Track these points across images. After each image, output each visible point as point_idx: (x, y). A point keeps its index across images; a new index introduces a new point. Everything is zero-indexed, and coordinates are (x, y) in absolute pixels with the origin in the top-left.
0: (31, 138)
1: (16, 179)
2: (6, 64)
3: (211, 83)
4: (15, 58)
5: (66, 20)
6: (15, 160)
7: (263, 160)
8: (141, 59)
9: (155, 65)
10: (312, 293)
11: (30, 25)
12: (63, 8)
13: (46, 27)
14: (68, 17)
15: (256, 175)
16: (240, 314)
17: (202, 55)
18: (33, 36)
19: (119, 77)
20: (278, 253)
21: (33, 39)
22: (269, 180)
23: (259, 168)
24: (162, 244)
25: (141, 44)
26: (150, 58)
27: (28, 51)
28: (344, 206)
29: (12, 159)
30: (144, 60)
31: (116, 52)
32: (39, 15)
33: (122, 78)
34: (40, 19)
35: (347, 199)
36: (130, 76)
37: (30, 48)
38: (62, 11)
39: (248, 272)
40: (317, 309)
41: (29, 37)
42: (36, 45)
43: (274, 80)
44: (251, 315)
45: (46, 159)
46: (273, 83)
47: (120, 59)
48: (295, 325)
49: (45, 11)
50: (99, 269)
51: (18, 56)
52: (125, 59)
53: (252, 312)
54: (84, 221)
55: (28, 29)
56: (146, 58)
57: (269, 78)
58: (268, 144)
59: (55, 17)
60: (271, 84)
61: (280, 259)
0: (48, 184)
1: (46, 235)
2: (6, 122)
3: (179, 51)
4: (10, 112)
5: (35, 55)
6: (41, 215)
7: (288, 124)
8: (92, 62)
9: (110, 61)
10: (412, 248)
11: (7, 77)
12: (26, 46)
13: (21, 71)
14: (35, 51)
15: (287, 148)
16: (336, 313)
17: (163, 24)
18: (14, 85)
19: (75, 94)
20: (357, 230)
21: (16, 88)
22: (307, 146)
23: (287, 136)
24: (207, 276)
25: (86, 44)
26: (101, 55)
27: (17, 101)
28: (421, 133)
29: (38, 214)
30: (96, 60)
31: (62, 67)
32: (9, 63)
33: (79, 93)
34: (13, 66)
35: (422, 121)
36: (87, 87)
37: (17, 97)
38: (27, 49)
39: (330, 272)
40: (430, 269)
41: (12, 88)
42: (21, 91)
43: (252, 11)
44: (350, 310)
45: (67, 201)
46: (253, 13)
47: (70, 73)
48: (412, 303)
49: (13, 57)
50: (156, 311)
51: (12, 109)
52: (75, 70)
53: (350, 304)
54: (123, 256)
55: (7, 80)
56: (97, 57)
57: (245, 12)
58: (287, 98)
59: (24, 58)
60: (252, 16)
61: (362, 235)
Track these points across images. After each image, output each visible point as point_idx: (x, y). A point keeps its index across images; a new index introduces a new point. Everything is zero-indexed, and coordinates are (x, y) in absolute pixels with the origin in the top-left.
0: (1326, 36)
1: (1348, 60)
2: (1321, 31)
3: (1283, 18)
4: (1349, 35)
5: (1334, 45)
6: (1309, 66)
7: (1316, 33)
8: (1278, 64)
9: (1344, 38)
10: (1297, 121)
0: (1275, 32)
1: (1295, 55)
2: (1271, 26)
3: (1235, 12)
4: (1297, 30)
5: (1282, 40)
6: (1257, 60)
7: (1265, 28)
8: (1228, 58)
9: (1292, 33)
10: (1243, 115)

◆ ◆ ◆ ◆

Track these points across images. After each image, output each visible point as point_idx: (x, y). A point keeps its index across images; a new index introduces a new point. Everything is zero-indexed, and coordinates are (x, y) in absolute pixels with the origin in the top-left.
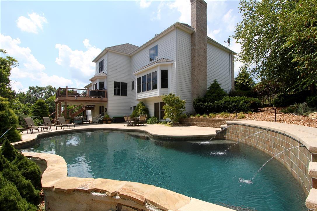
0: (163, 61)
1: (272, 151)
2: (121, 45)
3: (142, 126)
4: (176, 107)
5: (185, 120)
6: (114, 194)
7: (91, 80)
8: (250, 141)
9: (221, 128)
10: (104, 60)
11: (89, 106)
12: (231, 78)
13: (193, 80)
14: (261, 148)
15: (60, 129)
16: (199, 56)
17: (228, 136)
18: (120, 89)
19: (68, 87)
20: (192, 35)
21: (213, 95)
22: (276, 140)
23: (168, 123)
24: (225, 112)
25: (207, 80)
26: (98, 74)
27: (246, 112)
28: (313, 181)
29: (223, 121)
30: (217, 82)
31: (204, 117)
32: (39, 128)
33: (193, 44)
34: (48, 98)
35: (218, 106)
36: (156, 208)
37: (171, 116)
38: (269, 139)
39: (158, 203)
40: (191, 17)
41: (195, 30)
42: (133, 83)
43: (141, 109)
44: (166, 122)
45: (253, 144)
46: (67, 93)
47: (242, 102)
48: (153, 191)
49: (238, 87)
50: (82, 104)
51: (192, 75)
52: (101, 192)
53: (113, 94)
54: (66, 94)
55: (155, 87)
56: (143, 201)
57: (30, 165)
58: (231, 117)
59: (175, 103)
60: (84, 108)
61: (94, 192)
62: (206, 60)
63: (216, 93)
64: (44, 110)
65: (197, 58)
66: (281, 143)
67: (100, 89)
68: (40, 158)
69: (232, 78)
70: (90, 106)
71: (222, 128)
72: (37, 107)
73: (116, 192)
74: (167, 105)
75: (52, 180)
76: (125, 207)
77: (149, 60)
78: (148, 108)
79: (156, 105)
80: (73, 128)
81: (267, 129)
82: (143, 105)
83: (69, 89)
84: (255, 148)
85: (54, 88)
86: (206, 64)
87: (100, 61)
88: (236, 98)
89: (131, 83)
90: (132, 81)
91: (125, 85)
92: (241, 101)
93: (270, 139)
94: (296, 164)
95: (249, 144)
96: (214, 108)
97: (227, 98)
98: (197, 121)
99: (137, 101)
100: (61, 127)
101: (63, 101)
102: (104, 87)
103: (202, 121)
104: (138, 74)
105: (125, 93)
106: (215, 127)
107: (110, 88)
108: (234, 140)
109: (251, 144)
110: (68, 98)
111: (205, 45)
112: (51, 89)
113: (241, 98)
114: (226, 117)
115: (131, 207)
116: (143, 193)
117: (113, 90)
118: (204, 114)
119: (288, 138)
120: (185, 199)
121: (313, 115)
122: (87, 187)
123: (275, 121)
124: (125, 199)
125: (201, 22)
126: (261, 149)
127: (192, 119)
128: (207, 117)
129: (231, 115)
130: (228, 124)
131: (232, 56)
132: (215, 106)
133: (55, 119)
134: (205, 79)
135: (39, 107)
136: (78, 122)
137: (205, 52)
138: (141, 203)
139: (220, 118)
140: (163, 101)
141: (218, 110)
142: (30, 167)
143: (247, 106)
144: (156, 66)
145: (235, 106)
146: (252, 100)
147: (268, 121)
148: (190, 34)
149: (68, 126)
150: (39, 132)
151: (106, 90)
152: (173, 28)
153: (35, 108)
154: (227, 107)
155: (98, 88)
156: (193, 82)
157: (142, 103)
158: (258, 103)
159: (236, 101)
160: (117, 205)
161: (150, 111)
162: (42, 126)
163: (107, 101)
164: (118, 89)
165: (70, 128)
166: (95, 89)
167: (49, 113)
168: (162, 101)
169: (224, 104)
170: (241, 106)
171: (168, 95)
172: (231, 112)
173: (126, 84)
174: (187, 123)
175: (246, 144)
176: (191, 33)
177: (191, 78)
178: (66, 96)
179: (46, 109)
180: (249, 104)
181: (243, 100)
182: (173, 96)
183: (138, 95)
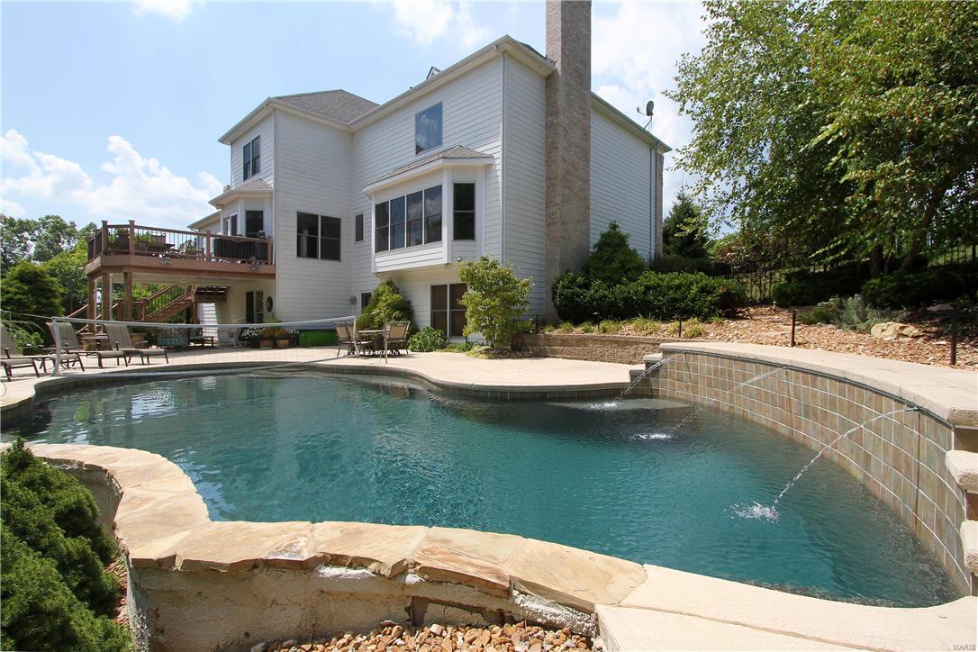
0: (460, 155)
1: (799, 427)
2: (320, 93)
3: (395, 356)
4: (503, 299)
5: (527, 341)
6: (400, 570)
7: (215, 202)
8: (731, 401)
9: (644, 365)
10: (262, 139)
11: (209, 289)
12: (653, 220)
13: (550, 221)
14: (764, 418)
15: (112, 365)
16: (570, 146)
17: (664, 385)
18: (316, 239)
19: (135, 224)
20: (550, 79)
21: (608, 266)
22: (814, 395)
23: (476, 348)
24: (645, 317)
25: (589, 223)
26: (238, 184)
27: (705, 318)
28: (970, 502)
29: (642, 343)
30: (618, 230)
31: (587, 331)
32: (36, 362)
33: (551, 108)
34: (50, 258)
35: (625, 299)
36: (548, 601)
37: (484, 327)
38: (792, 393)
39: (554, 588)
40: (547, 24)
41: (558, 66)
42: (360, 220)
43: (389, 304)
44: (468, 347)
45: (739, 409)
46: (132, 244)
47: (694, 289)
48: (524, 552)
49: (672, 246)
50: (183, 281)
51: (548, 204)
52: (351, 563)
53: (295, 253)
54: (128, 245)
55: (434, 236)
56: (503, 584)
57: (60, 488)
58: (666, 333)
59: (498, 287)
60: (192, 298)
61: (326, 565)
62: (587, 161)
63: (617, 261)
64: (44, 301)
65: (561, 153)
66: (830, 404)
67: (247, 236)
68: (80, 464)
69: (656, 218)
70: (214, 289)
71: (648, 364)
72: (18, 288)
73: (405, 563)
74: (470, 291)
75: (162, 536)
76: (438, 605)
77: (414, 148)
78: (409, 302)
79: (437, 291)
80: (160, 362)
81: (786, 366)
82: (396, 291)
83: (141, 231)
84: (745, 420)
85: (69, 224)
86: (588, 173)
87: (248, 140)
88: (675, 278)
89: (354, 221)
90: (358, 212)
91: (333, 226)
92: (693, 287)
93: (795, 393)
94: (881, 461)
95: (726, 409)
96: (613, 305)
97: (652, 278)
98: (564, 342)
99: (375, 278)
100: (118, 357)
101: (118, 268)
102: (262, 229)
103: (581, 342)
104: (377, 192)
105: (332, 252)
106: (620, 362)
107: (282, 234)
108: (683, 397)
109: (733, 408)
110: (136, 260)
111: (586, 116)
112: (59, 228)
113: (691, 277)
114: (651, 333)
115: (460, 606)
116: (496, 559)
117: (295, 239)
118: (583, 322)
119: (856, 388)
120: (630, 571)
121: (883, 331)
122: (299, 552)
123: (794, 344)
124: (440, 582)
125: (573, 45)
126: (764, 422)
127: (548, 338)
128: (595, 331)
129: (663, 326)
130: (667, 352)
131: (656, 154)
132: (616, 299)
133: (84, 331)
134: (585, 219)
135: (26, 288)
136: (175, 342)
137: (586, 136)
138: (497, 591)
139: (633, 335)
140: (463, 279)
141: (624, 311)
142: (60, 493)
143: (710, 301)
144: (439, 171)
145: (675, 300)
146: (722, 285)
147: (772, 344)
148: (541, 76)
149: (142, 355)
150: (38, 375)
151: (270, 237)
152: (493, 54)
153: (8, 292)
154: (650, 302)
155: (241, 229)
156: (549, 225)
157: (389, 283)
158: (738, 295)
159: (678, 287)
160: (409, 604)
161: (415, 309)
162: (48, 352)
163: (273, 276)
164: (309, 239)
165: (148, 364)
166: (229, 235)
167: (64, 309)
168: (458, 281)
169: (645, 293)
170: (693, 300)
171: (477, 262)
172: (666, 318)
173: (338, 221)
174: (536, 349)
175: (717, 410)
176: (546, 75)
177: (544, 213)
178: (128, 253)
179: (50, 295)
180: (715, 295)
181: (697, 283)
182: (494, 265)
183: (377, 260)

◆ ◆ ◆ ◆

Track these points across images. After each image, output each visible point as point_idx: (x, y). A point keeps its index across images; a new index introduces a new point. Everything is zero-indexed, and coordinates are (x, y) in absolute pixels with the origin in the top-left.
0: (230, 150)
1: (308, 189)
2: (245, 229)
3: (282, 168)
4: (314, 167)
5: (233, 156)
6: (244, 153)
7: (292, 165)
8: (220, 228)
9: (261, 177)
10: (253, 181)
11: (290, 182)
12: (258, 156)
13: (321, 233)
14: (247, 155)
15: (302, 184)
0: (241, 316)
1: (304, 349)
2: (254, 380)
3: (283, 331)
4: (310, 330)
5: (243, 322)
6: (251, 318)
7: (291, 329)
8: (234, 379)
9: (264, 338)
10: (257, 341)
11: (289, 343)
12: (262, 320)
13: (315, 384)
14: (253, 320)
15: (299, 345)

◆ ◆ ◆ ◆

**Assigned task**. When you reach the line containing "30: (144, 60)" in the data above, start copying exactly, and stop after the line containing "60: (271, 84)".

**Answer to the problem**.
30: (144, 60)
31: (116, 52)
32: (39, 15)
33: (122, 78)
34: (40, 19)
35: (347, 199)
36: (130, 76)
37: (30, 48)
38: (62, 11)
39: (248, 272)
40: (317, 309)
41: (29, 37)
42: (36, 45)
43: (274, 80)
44: (251, 315)
45: (46, 159)
46: (273, 83)
47: (120, 59)
48: (295, 325)
49: (45, 11)
50: (99, 269)
51: (18, 56)
52: (125, 59)
53: (252, 312)
54: (84, 221)
55: (28, 29)
56: (146, 58)
57: (269, 78)
58: (268, 144)
59: (55, 17)
60: (271, 84)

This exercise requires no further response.